LangGraph memory footprint grows unbounded on long-running graphs

The symptom

You run your LangGraph workload. Peak memory on a fresh start is comfortable — maybe 200 MB. You let it run for an hour of production traffic and check again: 600 MB. Your logical state size hasn’t grown proportionally. You suspect a leak. You dig in with tracemalloc and gc.get_objects() and can’t find one.

There isn’t a leak, not in the traditional sense. The memory is being freed eventually. It’s just being allocated faster than Python’s garbage collector can reclaim it.

The root cause

Every time LangGraph checkpoints state, copy.deepcopy() walks the state structure and allocates a brand-new parallel object graph:

New dict headers for each dict in the state
New list buffers for each list
New copies of all the nested strings, numbers, custom objects
New memo dict to track already-seen references for cycle handling

All of this then gets serialized (another allocation pass) and the deep-copied object graph becomes garbage. The GC will clean it up, but not before it’s already been counted in your peak RSS.

At a steady-state allocation rate of, say, 50 MB/sec (not unusual for non-trivial state checkpointed 20 times per second), you’ll see peak memory grow by a factor of 2–3× beyond the actual logical state footprint. The difference is just “stuff waiting to be collected.”

Why GC can’t fix it

Python’s garbage collector is generational and reference-counted. It’s efficient when given time. Under high allocation pressure — which is exactly what deepcopy on every checkpoint creates — it can’t keep up:

Reference counts tick down immediately but only free objects when they hit zero
Generational collection runs periodically, not on every allocation
Large temporary allocations spend time in the young generation before being moved/freed

The result is a sawtooth memory profile where peak RSS is substantially higher than mean “live” memory. Your monitoring dashboards show the peaks. Your OOM killer sees the peaks. Your bill is based on the peaks.

Who sees this most

High-QPS agent services where checkpointing happens frequently
Long-context conversations where state has accumulated significant size
Workloads on constrained containers where a 2× memory headroom becomes the difference between stable and OOM-killed
Multi-tenant deployments where several agents share a process and compete for RAM

What doesn’t help

gc.collect() manually — adds CPU without fixing the root issue
Smaller heap sizing — causes OOMs, not fixes them
Per-tenant process isolation — masks the issue with more containers; doesn’t reduce per-tenant overhead
Going to MemorySaver — removes disk I/O but keeps the deepcopy allocation pattern

What actually helps

Stop allocating the intermediate object graph. The Rust checkpointer walks the state structure once, directly into a reusable byte buffer. The buffer gets reused across checkpoints (amortizing even its own allocation cost). No parallel object graph gets built. The allocation rate that was causing your peak memory problem simply doesn’t exist.
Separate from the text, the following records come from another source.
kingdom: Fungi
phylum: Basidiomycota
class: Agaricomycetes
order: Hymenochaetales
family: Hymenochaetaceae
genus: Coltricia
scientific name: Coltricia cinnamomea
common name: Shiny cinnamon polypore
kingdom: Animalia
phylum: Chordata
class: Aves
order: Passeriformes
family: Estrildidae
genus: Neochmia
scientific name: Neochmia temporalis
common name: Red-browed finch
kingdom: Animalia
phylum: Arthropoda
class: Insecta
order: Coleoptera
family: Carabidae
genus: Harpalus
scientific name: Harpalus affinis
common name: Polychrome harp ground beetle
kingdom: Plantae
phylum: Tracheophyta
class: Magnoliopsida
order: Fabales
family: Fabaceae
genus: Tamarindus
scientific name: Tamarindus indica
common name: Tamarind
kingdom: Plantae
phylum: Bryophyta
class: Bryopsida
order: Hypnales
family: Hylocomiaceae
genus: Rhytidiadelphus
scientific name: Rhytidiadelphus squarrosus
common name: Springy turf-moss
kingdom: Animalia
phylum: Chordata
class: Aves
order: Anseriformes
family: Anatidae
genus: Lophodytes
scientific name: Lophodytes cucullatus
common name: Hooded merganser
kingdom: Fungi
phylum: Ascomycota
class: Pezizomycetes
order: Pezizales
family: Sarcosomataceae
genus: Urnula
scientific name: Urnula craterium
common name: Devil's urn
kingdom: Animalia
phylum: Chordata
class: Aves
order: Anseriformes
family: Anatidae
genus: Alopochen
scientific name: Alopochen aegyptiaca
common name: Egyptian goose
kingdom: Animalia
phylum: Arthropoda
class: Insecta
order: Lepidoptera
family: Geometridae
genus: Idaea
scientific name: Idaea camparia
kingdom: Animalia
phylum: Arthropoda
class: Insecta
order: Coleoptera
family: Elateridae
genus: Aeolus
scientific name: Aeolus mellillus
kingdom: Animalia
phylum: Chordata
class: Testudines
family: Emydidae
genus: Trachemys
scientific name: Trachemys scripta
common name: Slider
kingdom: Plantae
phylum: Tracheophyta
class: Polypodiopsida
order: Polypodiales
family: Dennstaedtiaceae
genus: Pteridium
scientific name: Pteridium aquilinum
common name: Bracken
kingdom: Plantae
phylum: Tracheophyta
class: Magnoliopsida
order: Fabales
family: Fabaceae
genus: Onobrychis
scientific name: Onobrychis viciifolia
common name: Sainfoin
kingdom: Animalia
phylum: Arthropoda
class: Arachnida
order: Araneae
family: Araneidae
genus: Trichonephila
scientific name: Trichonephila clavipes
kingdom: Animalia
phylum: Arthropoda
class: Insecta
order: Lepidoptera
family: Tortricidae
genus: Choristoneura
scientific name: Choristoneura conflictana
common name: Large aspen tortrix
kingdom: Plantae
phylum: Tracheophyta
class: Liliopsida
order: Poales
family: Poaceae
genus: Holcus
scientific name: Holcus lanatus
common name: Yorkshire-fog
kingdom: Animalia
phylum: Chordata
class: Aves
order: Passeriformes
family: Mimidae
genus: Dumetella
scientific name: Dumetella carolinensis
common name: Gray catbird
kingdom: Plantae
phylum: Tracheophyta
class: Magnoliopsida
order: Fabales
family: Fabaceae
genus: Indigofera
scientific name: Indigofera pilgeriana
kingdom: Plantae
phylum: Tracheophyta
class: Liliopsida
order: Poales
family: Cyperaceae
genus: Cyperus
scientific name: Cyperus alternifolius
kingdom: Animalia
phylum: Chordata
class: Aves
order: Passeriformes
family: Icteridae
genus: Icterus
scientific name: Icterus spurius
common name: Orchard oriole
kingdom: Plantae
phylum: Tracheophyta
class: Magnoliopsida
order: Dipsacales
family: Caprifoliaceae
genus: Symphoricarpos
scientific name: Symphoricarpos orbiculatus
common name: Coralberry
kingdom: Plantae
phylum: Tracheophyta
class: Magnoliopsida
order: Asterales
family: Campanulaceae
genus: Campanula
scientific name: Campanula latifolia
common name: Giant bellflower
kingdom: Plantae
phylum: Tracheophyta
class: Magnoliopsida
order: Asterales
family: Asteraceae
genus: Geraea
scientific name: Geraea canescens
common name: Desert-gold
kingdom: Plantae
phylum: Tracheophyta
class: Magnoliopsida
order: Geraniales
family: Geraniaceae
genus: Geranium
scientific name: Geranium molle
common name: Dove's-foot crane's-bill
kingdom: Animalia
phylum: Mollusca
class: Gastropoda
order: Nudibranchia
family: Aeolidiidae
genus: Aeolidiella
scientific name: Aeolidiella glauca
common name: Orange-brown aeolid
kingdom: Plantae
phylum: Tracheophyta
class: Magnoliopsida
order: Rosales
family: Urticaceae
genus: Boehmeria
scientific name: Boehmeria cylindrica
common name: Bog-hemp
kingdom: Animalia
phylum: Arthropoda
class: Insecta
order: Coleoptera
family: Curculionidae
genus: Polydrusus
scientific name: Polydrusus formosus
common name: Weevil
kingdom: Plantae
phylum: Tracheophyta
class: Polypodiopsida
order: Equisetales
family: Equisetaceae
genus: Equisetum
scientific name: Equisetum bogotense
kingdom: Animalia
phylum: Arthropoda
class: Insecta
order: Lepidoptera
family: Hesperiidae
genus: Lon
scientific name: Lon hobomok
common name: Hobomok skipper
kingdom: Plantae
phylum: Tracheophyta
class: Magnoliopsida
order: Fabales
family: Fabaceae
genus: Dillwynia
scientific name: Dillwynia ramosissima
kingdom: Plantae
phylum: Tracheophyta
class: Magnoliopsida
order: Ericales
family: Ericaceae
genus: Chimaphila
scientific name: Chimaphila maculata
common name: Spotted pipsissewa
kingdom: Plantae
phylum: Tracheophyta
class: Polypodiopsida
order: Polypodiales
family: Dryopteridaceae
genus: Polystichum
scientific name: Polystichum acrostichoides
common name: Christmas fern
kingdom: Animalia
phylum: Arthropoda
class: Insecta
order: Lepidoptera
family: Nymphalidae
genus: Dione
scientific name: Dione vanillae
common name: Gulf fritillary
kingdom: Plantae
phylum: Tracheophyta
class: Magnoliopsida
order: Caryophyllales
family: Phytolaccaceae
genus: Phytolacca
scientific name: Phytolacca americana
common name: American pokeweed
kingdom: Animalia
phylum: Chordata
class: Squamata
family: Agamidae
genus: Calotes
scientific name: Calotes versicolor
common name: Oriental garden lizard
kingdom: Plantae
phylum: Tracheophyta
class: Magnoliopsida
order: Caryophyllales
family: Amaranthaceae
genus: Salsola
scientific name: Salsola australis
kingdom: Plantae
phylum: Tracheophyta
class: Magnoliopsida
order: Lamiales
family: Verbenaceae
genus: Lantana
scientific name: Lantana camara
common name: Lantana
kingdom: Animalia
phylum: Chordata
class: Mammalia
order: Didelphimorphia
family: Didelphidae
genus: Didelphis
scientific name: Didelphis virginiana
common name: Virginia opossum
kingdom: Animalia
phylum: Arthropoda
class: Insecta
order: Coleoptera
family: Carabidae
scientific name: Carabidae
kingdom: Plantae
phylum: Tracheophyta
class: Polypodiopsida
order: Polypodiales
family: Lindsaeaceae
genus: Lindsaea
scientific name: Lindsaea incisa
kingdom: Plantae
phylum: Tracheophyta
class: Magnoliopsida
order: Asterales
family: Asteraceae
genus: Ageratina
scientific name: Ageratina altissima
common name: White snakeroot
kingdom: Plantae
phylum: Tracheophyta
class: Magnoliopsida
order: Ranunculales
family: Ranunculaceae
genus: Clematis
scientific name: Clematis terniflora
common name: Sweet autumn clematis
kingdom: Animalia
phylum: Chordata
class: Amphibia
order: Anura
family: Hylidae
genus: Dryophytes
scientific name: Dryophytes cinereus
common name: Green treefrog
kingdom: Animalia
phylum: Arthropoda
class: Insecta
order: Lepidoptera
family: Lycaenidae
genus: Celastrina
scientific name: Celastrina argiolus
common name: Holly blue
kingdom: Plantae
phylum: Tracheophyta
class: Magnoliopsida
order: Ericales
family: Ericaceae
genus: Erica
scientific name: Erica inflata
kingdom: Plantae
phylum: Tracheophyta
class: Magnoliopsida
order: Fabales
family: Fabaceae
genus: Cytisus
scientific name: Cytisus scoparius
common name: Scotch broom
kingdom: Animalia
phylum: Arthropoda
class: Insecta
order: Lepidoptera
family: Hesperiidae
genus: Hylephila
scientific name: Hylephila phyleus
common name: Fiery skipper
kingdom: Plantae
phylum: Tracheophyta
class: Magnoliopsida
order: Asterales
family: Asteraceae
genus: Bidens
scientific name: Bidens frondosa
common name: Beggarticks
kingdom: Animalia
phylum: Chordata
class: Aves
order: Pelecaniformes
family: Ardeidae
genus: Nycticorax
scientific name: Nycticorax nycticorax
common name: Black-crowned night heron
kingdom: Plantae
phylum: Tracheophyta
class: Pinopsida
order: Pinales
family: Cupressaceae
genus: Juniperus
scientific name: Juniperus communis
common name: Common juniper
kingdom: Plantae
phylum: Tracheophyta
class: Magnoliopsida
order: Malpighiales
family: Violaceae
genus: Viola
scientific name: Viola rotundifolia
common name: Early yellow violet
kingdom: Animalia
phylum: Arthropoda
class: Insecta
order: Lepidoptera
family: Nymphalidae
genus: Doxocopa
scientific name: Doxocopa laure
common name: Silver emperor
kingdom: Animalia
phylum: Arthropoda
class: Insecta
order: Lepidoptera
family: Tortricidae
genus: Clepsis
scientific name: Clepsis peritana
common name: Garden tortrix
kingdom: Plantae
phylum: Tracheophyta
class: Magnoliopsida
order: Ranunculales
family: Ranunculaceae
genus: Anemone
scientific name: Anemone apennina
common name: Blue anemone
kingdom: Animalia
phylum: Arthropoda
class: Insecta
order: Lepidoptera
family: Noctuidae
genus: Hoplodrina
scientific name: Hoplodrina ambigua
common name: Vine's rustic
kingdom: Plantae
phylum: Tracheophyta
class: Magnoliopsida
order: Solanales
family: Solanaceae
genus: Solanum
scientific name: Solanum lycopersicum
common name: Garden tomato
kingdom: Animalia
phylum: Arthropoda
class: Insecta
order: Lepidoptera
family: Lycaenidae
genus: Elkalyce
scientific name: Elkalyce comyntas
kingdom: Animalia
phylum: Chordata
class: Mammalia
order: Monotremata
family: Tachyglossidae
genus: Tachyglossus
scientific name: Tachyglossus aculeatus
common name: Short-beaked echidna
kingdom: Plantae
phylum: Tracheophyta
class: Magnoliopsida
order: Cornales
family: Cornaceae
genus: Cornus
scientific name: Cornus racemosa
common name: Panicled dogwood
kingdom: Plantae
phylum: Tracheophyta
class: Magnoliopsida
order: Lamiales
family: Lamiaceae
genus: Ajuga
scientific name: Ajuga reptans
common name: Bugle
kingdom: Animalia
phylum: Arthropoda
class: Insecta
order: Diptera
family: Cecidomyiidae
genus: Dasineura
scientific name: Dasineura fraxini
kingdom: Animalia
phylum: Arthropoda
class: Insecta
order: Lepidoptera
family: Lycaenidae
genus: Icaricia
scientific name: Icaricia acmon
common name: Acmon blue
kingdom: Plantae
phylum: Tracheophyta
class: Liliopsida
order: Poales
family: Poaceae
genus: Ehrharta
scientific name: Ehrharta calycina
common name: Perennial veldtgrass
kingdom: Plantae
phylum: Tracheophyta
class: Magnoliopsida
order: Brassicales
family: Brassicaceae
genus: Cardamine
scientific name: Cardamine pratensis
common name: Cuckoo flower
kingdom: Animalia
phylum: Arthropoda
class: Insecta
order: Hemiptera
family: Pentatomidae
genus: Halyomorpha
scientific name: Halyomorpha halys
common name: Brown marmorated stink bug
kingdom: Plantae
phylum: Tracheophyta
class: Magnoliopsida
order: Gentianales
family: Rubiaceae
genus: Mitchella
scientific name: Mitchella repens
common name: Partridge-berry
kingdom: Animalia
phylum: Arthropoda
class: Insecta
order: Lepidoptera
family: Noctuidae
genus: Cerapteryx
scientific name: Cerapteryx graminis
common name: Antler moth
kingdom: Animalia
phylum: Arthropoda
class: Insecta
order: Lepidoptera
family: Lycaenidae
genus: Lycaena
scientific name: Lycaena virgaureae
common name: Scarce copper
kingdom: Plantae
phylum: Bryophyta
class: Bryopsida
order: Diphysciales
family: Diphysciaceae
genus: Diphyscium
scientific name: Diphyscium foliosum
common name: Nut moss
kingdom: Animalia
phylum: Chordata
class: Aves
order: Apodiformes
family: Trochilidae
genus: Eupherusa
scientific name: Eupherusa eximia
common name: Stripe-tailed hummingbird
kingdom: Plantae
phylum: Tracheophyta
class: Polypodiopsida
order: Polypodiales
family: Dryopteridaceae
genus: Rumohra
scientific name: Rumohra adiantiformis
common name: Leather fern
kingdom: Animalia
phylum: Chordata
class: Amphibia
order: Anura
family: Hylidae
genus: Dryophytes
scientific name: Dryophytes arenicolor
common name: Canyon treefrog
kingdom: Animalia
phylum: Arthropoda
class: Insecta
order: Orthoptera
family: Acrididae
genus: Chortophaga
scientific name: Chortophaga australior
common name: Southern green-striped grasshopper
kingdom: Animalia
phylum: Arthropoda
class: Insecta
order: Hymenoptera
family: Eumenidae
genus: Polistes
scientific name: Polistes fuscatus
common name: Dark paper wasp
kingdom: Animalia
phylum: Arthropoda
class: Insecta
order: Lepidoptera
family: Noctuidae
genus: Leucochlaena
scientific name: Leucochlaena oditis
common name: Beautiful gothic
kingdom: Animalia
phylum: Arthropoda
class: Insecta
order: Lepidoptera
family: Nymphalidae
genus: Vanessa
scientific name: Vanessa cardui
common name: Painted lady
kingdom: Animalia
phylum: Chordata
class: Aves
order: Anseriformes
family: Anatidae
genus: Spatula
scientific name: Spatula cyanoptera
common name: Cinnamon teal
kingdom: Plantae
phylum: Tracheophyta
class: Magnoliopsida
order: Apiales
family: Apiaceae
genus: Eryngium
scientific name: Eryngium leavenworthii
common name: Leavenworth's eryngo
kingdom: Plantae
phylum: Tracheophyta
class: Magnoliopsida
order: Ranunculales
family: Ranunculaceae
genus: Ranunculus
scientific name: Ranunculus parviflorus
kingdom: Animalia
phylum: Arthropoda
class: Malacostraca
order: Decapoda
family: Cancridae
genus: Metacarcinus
We’ve measured 20–40% peak memory reduction on realistic workloads after swapping in RustSQLiteCheckpointer. The savings are driven almost entirely by the eliminated intermediate allocations — the serialized bytes themselves are the same size regardless of who produces them.

Adoption

See the guide. One-line drop-in. Same on-disk format, no migration. Reversible.

Checkpoint serialization overhead — the related CPU pain point, same root cause
Why deepcopy kills LangGraph — the architectural story

How fast-langraph addresses this

RustSQLiteCheckpointer serializes state into a reusable byte buffer instead of allocating a fresh Python object graph per checkpoint. Memory allocation rate drops sharply — we typically measure 20–40% lower peak memory on realistic workloads, driven almost entirely by skipping deepcopy's intermediate objects.